== Что сделать ==
Извлеките из перечня строки без изменений. Начните со строки, содержащей «collection date: 1968-10-13», и остановитесь после строки, содержащей «name author: Less.», включив обе.

== Исходные данные ==
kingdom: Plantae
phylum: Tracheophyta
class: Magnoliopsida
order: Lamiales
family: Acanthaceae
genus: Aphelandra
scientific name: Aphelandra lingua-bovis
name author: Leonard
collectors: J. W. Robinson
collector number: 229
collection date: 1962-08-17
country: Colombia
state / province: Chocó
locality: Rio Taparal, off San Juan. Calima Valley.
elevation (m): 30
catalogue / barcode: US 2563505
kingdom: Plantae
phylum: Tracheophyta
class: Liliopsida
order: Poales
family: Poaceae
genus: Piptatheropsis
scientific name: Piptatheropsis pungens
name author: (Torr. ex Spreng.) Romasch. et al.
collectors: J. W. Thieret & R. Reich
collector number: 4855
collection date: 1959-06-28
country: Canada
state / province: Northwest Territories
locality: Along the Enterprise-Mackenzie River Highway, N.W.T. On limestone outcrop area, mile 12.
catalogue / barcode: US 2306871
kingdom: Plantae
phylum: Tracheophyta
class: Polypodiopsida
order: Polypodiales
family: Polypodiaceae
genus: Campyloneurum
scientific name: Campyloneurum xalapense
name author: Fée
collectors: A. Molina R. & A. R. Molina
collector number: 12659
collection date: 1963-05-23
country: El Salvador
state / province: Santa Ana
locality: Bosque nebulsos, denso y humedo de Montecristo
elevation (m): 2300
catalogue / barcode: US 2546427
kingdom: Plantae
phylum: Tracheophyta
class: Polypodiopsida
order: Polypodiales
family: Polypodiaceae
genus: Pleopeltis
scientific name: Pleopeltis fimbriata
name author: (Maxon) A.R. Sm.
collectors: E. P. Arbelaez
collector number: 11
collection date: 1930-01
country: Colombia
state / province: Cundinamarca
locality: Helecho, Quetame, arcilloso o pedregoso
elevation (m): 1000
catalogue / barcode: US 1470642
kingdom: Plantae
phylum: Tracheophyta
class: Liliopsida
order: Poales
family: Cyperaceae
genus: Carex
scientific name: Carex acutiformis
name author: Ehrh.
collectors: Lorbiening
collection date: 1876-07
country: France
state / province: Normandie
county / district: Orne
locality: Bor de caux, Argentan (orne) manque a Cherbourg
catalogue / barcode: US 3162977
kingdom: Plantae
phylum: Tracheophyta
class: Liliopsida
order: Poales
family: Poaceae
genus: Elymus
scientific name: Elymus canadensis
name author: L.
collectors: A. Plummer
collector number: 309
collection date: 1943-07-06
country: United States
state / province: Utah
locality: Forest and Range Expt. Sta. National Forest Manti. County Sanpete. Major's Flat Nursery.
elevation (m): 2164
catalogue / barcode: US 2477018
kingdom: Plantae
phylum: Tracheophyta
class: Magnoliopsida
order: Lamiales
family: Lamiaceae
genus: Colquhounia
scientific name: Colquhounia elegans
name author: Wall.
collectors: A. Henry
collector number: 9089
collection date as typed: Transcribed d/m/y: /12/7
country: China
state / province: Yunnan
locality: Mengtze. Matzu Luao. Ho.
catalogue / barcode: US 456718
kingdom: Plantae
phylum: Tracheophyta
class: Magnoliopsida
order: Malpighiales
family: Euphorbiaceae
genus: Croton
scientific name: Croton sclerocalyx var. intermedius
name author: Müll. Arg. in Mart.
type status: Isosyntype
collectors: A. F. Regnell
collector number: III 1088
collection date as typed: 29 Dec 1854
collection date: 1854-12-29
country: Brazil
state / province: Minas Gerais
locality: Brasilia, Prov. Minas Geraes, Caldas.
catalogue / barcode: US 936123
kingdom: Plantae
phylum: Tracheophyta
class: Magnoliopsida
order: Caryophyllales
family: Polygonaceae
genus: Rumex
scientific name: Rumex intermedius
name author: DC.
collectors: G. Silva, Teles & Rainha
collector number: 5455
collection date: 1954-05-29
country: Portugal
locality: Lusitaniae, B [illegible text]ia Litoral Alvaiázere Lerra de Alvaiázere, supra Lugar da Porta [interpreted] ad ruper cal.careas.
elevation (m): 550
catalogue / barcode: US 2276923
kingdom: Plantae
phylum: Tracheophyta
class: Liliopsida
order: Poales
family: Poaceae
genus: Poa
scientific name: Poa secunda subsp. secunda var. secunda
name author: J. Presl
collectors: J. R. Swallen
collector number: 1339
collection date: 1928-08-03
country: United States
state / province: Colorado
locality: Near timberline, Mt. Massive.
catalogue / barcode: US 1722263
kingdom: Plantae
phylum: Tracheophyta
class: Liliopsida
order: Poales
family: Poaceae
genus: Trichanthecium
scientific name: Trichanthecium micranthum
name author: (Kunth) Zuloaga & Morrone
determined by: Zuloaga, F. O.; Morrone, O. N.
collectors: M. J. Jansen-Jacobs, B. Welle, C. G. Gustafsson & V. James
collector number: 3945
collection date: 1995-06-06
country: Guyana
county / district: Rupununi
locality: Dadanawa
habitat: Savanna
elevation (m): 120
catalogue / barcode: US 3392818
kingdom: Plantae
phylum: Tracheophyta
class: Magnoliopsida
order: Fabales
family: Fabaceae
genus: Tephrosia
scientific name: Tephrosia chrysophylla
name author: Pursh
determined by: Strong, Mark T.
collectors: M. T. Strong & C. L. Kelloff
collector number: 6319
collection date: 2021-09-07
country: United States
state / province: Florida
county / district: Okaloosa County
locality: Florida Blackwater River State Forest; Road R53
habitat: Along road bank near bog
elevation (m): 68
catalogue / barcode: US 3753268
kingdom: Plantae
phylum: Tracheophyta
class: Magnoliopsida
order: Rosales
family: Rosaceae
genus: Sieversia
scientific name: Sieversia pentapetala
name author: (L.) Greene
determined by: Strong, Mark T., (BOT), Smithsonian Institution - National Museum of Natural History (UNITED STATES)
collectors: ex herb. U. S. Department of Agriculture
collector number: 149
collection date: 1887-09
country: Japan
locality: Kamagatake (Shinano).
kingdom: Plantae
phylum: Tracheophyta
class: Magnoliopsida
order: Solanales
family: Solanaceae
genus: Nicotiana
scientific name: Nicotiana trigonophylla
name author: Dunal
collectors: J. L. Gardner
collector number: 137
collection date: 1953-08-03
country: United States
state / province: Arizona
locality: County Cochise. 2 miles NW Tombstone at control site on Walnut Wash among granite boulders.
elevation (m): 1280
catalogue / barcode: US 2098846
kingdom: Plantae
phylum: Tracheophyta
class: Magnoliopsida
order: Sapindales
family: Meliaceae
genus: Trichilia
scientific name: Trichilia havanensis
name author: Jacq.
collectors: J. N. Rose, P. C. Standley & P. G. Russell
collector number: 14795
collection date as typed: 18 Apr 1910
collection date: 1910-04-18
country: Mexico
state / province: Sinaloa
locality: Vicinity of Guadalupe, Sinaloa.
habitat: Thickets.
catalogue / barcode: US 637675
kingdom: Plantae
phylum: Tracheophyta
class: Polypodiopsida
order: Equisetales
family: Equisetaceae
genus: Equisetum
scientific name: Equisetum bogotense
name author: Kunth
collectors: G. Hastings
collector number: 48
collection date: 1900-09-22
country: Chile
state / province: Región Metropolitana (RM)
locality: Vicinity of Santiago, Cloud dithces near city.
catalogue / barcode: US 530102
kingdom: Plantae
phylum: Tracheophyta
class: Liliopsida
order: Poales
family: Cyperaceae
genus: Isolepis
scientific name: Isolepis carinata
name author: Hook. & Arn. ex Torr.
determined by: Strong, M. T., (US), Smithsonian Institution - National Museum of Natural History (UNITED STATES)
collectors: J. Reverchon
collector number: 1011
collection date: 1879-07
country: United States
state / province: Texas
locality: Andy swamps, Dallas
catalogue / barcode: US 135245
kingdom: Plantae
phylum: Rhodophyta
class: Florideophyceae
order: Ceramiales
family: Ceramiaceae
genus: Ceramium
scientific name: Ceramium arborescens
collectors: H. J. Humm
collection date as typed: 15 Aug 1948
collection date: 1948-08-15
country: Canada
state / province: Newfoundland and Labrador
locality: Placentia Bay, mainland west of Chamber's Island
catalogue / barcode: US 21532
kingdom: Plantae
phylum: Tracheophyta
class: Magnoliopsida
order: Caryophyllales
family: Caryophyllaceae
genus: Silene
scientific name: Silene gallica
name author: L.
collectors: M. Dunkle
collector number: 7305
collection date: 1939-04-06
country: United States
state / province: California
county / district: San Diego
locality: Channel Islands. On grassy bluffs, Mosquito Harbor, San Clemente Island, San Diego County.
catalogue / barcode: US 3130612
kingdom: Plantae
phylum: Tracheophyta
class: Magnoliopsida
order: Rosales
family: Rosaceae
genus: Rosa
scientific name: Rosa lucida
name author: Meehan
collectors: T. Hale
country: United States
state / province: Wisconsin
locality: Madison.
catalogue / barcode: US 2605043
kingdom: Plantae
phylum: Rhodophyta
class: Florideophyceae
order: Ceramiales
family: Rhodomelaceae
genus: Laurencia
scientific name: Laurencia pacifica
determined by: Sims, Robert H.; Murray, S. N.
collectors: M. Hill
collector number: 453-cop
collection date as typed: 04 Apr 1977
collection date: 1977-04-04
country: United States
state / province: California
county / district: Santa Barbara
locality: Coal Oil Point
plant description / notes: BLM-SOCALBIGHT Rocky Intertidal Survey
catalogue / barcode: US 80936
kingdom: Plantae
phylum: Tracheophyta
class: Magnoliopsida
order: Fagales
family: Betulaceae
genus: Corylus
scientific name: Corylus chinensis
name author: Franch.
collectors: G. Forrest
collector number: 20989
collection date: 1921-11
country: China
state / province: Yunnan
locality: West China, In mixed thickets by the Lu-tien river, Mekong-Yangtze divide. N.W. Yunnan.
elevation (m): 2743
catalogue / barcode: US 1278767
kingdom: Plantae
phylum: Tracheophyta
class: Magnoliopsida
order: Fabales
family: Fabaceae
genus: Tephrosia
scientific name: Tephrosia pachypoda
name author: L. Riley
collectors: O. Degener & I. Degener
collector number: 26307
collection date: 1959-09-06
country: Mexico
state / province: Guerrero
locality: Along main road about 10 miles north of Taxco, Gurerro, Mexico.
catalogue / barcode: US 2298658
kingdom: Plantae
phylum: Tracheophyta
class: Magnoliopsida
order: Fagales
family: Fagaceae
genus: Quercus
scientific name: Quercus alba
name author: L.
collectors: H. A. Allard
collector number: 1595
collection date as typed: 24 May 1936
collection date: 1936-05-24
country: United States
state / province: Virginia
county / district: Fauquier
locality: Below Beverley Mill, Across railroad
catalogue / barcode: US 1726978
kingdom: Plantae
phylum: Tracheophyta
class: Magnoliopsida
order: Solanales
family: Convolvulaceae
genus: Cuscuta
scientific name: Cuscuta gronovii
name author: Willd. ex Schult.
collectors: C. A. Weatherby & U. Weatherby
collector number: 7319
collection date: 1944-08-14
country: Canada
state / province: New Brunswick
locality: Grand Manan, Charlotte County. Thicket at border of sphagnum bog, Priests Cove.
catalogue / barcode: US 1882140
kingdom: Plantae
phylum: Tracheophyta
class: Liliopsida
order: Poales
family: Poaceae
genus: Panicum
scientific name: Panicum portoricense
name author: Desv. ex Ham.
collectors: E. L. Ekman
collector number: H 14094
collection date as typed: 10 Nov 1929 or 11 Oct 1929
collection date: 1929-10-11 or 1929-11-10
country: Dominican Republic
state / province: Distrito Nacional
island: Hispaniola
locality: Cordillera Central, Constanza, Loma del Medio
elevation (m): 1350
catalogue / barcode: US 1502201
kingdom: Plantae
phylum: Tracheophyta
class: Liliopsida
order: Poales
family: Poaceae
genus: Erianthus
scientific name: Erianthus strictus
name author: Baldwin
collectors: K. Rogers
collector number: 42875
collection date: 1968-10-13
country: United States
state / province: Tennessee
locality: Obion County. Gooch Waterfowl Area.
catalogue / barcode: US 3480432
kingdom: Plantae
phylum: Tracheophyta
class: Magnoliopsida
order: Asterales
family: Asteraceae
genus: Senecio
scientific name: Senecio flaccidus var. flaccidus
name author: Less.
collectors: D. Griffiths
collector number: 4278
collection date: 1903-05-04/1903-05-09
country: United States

== Ответ на задание ==
collection date: 1968-10-13
country: United States
state / province: Tennessee
locality: Obion County. Gooch Waterfowl Area.
catalogue / barcode: US 3480432
kingdom: Plantae
phylum: Tracheophyta
class: Magnoliopsida
order: Asterales
family: Asteraceae
genus: Senecio
scientific name: Senecio flaccidus var. flaccidus
name author: Less.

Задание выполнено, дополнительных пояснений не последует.